The paperwork, sale and transfer of the winery was a nightmare, especially for someone who prefers to keep her hands in the soil.
“It definitely took a lot of paperwork – way more than I was prepared to do,” she said. “When I think back on it, I don’t know if I could go through it again. I’m glad I’m on the other side of it now.”
So now she can focus on the farming. It’s an idyllic life. She is one of the few grape growers in the state who can smell the salt air while amid her vines. If she so chooses, she can catch a ferry and be in the Pike Place Market or at a Mariners game in less than an hour.

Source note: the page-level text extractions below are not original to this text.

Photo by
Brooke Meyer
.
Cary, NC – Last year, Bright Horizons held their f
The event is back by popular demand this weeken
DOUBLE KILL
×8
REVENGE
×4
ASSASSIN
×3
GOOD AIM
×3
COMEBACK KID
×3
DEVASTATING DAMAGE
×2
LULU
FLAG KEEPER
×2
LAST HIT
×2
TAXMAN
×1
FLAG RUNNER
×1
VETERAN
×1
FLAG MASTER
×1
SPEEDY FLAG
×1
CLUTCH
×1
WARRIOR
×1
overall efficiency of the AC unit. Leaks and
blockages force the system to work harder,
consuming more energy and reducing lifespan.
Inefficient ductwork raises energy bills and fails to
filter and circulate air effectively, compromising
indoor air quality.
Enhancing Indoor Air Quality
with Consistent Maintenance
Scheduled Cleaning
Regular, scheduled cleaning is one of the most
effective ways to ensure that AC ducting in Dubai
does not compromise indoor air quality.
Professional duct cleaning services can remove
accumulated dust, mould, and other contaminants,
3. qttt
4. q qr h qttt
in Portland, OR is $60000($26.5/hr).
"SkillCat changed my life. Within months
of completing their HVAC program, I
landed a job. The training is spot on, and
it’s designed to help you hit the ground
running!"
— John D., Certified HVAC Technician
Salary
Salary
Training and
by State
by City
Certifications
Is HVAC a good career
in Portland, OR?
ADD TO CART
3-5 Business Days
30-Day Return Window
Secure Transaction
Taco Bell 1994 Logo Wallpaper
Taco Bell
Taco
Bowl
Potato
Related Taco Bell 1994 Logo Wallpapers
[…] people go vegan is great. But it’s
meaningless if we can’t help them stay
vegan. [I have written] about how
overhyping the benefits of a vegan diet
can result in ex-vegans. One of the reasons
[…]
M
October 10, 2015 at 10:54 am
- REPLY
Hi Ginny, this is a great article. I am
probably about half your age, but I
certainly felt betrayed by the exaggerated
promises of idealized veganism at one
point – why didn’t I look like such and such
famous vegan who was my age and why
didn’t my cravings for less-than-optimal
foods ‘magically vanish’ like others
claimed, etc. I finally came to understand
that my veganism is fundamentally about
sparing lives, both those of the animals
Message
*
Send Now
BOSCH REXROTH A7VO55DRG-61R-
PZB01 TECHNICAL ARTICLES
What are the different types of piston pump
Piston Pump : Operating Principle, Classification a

Not that she has much time for that.
“It sounds ideal,” she said. “I do work seven days a week, often 14-hour days, so there’s not a lot of time for a vacation.”
But Wittick doesn’t mind.
“I love the opportunity to be outside.”
The Bentryns still live on the farm, just steps away from the winery building. They’re there for moral and technical support as needed. They still love strolling through the farm, lovingly checking the vines they’ve nurtured for years. Time and perhaps no longer having the pressure of running a small business have mellowed them, though they still feistily promote the idea of everything local.

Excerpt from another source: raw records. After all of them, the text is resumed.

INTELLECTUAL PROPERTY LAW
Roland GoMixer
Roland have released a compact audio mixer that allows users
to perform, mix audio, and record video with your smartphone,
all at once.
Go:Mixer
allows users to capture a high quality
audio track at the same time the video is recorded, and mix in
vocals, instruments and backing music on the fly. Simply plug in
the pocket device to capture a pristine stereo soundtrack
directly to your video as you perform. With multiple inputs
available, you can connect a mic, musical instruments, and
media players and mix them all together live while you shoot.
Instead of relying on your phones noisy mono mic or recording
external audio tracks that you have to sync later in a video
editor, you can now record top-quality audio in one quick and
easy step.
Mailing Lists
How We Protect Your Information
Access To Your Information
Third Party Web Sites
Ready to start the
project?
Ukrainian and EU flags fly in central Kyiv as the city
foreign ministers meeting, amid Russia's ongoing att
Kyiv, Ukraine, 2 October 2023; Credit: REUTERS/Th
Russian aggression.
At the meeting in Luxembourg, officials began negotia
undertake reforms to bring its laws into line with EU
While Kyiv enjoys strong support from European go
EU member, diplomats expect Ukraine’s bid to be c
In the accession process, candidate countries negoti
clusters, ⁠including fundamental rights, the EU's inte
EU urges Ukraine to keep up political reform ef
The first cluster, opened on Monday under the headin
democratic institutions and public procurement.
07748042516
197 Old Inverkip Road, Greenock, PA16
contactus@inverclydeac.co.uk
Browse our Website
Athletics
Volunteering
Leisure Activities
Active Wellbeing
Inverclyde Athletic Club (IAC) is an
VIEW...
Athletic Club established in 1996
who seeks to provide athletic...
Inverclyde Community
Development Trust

Last year, Bainbridge Vineyards became a certified organic farm, and it includes other crops, including raspberries, pumpkins, potatoes, garlic, lettuce and other vegetables.
“It’s just because I’ve always liked to grow things,” Wittick said.
She and her team craft about 2,000 cases of delicious, fresh, local wines. While a small amount is sold through other retails, the majority of Bainbridge Vineyards wines goes directly to consumers through the tasting room (open noon to 5 p.m. weekends) and at farmers markets.
Wittick encourages wine fans to pack a picnic, hop on the Bainbridge ferry and enjoy a leisurely time tasting wine and strolling through this little slice of paradise.
Andy,
You captured perfectly the guts and the glory of Bainbridge Vineyards.
I expect that Bainbridge Vineyards is poised for a successful run for well into the next dozen years.
Betsey and Robin are a dynamic pair.
And, oh yeah, the wines are terrific; everything they are cut out to be: lighter alcohol, intense fruit aromas and flavors, and just darn beautiful. Give me a plate of mussels cooked in Siegerrebe and shallots with a bottle of their current Siegerrebe.